TASK DIRECTIONS
In the records below, find the line that contains "(1 - 0.01314)<sup>2</sup>(13,083", then transcribe it and every later line exactly, stopping at the final line.

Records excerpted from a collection
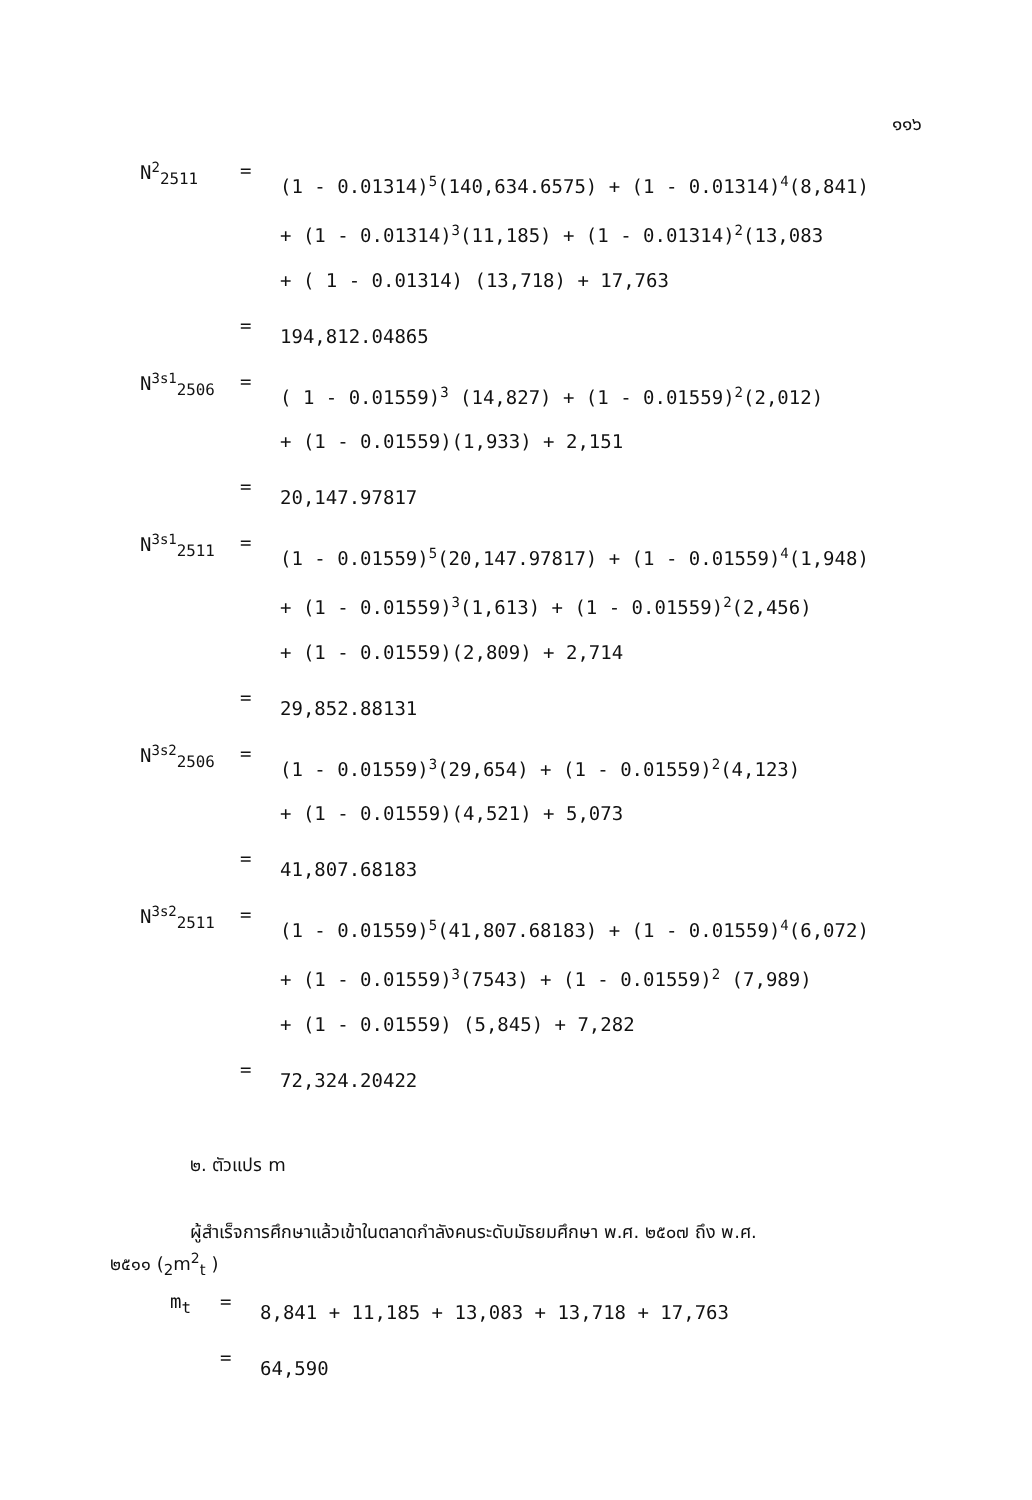๑๑๖
N<sup>2</sup><sub>2511</sub> =
(1 - 0.01314)<sup>5</sup>(140,634.6575) + (1 - 0.01314)<sup>4</sup>(8,841)
+ (1 - 0.01314)<sup>3</sup>(11,185) + (1 - 0.01314)<sup>2</sup>(13,083
+ ( 1 - 0.01314) (13,718) + 17,763
=
194,812.04865
N<sup>3s1</sup><sub>2506</sub> =
( 1 - 0.01559)<sup>3</sup> (14,827) + (1 - 0.01559)<sup>2</sup>(2,012)
+ (1 - 0.01559)(1,933) + 2,151
=
20,147.97817
N<sup>3s1</sup><sub>2511</sub> =
(1 - 0.01559)<sup>5</sup>(20,147.97817) + (1 - 0.01559)<sup>4</sup>(1,948)
+ (1 - 0.01559)<sup>3</sup>(1,613) + (1 - 0.01559)<sup>2</sup>(2,456)
+ (1 - 0.01559)(2,809) + 2,714
=
29,852.88131
N<sup>3s2</sup><sub>2506</sub> =
(1 - 0.01559)<sup>3</sup>(29,654) + (1 - 0.01559)<sup>2</sup>(4,123)
+ (1 - 0.01559)(4,521) + 5,073
=
41,807.68183
N<sup>3s2</sup><sub>2511</sub> =
(1 - 0.01559)<sup>5</sup>(41,807.68183) + (1 - 0.01559)<sup>4</sup>(6,072)
+ (1 - 0.01559)<sup>3</sup>(7543) + (1 - 0.01559)<sup>2</sup> (7,989)
+ (1 - 0.01559) (5,845) + 7,282
=
72,324.20422
๒. ตัวแปร m
ผู้สำเร็จการศึกษาแล้วเข้าในตลาดกำลังคนระดับมัธยมศึกษา พ.ศ. ๒๕๐๗ ถึง พ.ศ.
๒๕๑๑ (<sub>2</sub>m<sup>2</sup><sub>t</sub> )
m<sub>t</sub> =
8,841 + 11,185 + 13,083 + 13,718 + 17,763
=
64,590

THE ANSWER
+ (1 - 0.01314)<sup>3</sup>(11,185) + (1 - 0.01314)<sup>2</sup>(13,083
+ ( 1 - 0.01314) (13,718) + 17,763
=
194,812.04865
N<sup>3s1</sup><sub>2506</sub> =
( 1 - 0.01559)<sup>3</sup> (14,827) + (1 - 0.01559)<sup>2</sup>(2,012)
+ (1 - 0.01559)(1,933) + 2,151
=
20,147.97817
N<sup>3s1</sup><sub>2511</sub> =
(1 - 0.01559)<sup>5</sup>(20,147.97817) + (1 - 0.01559)<sup>4</sup>(1,948)
+ (1 - 0.01559)<sup>3</sup>(1,613) + (1 - 0.01559)<sup>2</sup>(2,456)
+ (1 - 0.01559)(2,809) + 2,714
=
29,852.88131
N<sup>3s2</sup><sub>2506</sub> =
(1 - 0.01559)<sup>3</sup>(29,654) + (1 - 0.01559)<sup>2</sup>(4,123)
+ (1 - 0.01559)(4,521) + 5,073
=
41,807.68183
N<sup>3s2</sup><sub>2511</sub> =
(1 - 0.01559)<sup>5</sup>(41,807.68183) + (1 - 0.01559)<sup>4</sup>(6,072)
+ (1 - 0.01559)<sup>3</sup>(7543) + (1 - 0.01559)<sup>2</sup> (7,989)
+ (1 - 0.01559) (5,845) + 7,282
=
72,324.20422
๒. ตัวแปร m
ผู้สำเร็จการศึกษาแล้วเข้าในตลาดกำลังคนระดับมัธยมศึกษา พ.ศ. ๒๕๐๗ ถึง พ.ศ.
๒๕๑๑ (<sub>2</sub>m<sup>2</sup><sub>t</sub> )
m<sub>t</sub> =
8,841 + 11,185 + 13,083 + 13,718 + 17,763
=
64,590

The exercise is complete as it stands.